Parfois, il est bon de revenir aux sources. A l’ensemble de Mandelbrot qui a initié la révolution de la géométrie fractale. Tout le monde connait maintenant cette forme bizarre, fessue, dans les plis desquels se cachent des paysages infinis comme la « vallée des hippocampes », des « éléphants » et quantité d’autres singularités.

On se souvient aussi que l’on peut zoomer à l’infini dans ces figures pour explorer d’autres paysages et découvrant à l’occasion et par hasard, cachés comme des oeufs de Pâques dans les plis oniriques de la fractale, des répliques de l’ensemble de Mandelbrot initial qu’on appelle des « Minibrots » ou “Mini-Mandelbrots”, ou encore “Satellites”…

Les minibrots : où se cachent-ils ?

J’ai commencé l’exploration avec le logiciel Ultrafractal.
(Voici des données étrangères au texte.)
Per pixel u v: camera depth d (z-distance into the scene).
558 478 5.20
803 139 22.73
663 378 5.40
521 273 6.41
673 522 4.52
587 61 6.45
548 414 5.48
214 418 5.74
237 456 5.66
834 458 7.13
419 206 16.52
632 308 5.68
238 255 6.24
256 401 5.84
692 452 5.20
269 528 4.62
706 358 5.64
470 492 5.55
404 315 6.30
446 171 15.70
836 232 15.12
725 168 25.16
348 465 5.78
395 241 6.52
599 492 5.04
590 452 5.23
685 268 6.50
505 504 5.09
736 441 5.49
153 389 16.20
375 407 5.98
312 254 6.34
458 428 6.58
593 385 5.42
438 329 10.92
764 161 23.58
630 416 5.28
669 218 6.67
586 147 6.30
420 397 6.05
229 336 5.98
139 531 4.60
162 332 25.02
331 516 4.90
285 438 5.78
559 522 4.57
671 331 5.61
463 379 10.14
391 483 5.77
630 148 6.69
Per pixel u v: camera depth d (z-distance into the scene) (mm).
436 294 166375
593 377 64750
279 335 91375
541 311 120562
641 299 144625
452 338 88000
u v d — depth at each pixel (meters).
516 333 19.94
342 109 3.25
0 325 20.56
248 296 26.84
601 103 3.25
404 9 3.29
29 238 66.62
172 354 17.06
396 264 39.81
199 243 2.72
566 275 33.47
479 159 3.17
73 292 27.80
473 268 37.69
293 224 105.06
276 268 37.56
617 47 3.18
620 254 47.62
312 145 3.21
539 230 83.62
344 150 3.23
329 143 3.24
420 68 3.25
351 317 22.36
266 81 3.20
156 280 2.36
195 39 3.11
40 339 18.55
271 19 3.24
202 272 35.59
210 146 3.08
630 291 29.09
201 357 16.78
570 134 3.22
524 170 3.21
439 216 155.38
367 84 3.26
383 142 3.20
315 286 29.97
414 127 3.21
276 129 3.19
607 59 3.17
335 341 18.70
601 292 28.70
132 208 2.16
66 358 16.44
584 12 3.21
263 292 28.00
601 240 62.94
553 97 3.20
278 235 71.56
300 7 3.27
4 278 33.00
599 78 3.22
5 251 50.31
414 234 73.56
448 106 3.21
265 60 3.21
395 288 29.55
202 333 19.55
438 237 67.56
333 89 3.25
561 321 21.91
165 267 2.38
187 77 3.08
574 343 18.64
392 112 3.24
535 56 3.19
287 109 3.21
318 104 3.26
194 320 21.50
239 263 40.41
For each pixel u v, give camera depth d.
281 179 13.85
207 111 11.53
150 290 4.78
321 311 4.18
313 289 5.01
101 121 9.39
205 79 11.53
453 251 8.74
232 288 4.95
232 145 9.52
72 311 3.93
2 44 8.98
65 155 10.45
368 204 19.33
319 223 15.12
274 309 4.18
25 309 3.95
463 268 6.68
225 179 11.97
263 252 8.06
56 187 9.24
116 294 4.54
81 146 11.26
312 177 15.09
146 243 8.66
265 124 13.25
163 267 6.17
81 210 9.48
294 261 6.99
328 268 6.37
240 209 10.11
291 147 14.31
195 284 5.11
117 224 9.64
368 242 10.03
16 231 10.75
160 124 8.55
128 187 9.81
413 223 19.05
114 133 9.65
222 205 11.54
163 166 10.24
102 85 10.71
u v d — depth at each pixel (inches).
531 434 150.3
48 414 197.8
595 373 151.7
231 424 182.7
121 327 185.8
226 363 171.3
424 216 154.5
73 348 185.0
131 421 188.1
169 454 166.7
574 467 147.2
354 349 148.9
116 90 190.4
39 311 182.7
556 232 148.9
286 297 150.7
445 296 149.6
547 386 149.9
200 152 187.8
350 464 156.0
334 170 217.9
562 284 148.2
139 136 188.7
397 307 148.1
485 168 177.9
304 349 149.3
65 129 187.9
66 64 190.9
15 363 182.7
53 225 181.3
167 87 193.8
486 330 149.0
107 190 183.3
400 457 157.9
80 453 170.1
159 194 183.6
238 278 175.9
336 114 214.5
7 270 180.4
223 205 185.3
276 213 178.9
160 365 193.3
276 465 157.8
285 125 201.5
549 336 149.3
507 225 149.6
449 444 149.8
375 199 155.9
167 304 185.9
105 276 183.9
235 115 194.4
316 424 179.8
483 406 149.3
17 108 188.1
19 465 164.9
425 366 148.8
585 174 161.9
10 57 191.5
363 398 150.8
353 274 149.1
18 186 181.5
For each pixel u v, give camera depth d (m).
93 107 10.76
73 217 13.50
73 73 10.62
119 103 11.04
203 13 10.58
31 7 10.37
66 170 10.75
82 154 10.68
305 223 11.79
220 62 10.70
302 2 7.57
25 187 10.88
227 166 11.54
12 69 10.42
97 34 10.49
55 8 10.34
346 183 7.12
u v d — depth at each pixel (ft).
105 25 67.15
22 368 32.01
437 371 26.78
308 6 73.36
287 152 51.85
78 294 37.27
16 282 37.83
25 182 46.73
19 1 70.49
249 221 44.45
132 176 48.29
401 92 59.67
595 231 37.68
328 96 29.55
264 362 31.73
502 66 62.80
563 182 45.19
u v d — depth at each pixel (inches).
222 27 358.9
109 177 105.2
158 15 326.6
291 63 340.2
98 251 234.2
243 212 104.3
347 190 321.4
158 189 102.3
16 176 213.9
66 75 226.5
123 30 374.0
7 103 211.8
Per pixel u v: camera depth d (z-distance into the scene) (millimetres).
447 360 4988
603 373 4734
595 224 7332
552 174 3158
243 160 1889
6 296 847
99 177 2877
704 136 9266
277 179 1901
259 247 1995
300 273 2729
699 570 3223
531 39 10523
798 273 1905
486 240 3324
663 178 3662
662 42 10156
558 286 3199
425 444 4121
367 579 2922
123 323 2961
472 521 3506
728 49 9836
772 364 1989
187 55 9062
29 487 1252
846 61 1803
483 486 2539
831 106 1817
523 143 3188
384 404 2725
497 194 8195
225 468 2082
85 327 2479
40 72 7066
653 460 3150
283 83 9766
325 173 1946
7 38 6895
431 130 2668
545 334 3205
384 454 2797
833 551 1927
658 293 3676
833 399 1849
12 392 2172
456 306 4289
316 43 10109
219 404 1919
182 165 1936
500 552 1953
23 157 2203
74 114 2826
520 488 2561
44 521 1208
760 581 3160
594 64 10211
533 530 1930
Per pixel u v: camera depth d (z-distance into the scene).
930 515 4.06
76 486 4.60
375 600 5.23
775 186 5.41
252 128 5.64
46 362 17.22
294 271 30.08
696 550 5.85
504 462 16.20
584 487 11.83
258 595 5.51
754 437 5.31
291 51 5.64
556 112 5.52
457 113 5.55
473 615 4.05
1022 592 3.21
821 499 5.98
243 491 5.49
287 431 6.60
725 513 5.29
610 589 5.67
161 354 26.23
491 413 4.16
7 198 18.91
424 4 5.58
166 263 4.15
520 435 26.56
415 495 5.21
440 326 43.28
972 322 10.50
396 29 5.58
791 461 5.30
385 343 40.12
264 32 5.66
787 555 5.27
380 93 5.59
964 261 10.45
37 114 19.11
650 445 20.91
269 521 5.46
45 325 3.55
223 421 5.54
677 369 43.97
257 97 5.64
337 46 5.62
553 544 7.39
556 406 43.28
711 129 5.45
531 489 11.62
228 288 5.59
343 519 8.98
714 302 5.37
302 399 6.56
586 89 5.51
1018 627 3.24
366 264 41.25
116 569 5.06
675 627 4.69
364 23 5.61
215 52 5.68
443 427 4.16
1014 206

Sachant qu’avec ce type de logiciel, il faut augmenter considérablement le nombre d’itérations quand on pratique le zoom profond, avec pour corollaire des temps de rendus qui deviennent vite apocalyptiques. Mieux vaut savoir aussi où chercher. Par exemple, dans la vallée des sceptres, inutile de zoomer comme un malade au centre des spirales : elles sont infinies et aucun minibrot ne s’y cache. Par contre, entre elles, apparaissent souvent des structures appelées « Islands » au centre desquelles se cachent presque toujours un minibrot, un peu comme le trou noir qui se trouve au centre de la plupart des galaxies spirales…

 

On peut trouver des minibrots partout (en fait dans une infinité d’endroits) mais il est bon de prospecter en terre de connaissance. Ainsi, une courte ballade dans les premiers niveaux de l’ensemble de Mandelbrot (voir le diagramme des points remarquables, plus haut) m’a permis, pour l’exemple, de moissonner quelques minibrots, dorés à l’or fin… Qui recèlent évidemment en leur sein une infinité de leurs congénères…

J’ai du m’arrêter car au delà de 50 000 itérations, le mac commence à fumer et le point de fusion de l’or est atteint. En dehors de l’intérêt scientifique et de la légitime curiosité de tout fractaliste dans l’âme, la découverte des minibrots est intéressante en ce sens que ces singulartités sont toujours la « graine » autour de laquelle se développe de splendides fractales « spiralées », toutes différentes d’un minibrot à l’autre. Un exemple parmi d’autres dans Ultrafractal, ci-dessous…

Vertige de l’infini…

Ce type d’exploration réserve toujours des surprises car ces minibrots apparaissent quand on s’y attend le moins, quelques soient les formules ou les logiciels utilisés. Mais curieusement ce ne sont pas des répliques parfaites de l’ensemble de Mandelbrot initial mais des copies déformées, toutes subtilement différentes, ouvrant sur de nouvelles plongées infinies : au sein de l’infini se cachent en effet une infinité d’autres infinis !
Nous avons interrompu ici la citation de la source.